Despite more than two billion vaccine doses against COVID-19 given worldwide, the World Health Organization recommended Friday that people keep wearing masks to help prevent the transmission of coronavirus.
“The vaccines we have are very good at preventing severe disease, or death, if you get infected with the virus,” WHO spokeswoman Margaret Harris told journalists at a UN briefing in Geneva when asked why people should continue wearing masks despite being vaccinated or having had COVID-19 in the past.
The WHO says that some 2.16 billion vaccine doses have been administered worldwide, with more than 174 million confirmed cases of the virus and almost 3.8 million deaths recorded.
“What we want is to reduce the transmission.

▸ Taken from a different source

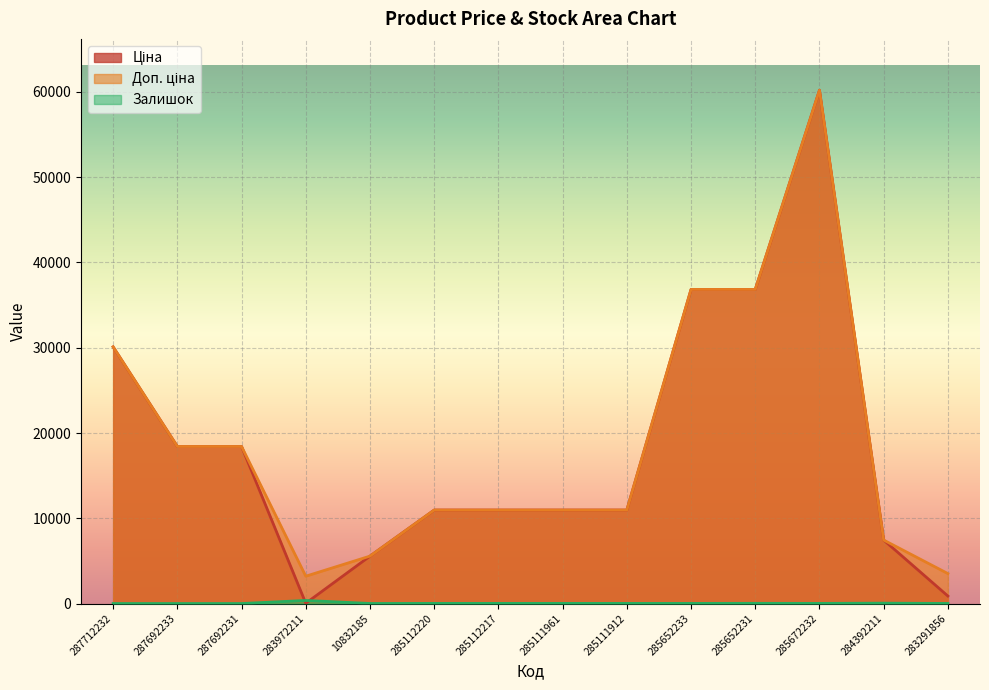

Is it true that Залишок equals 641.7 at 283972211?

False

And we don’t know that the vaccines can prevent the transmission,” said Harris.
“So, wearing your mask is about preventing the transmission where you’re in close contact, or where you’re in crowds, or where you’re in a confined space, and you can’t get out of that confined space.”
Scientists do not know whether somebody who is vaccinated can still have the virus and still transmit it, while they need to learn more about different variants.

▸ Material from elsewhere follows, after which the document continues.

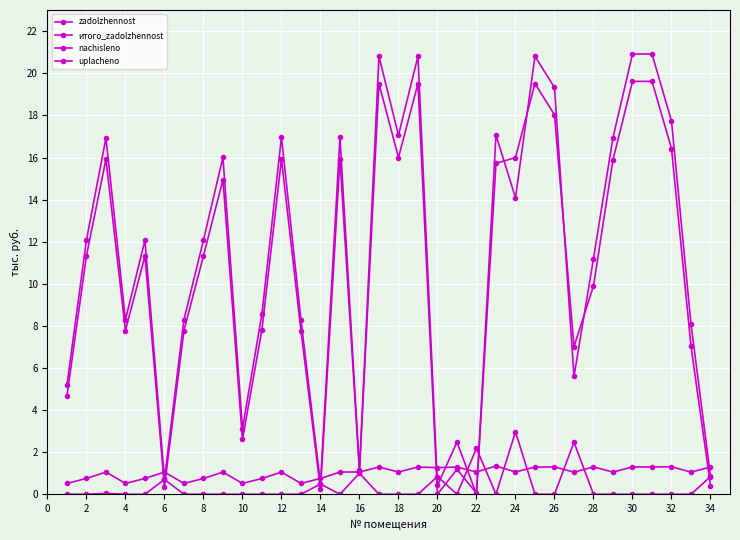

Count the number of categories in the chart.

34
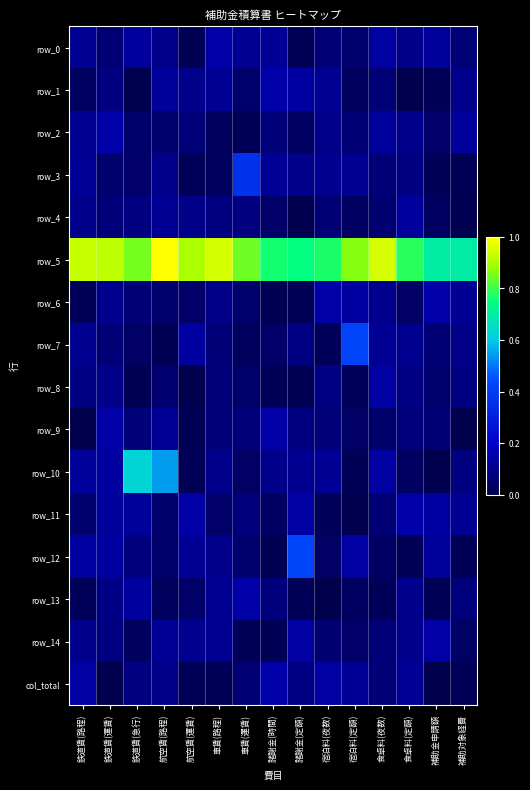

What is the greatest value displayed?

1.0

“We want to limit every opportunity for any of the variants to transmit themselves,” said Harris.
She said wearing the mask and following all the other public health measures, avoiding crowds and closed spaces, doing everything people can to be outside, and really ventilating the room are needed.
Harris said scientists do not know whether the vaccines can help bring down the transmission.
“We think they do help, but that they will not do everything. So that’s why we asked you to do the other things.”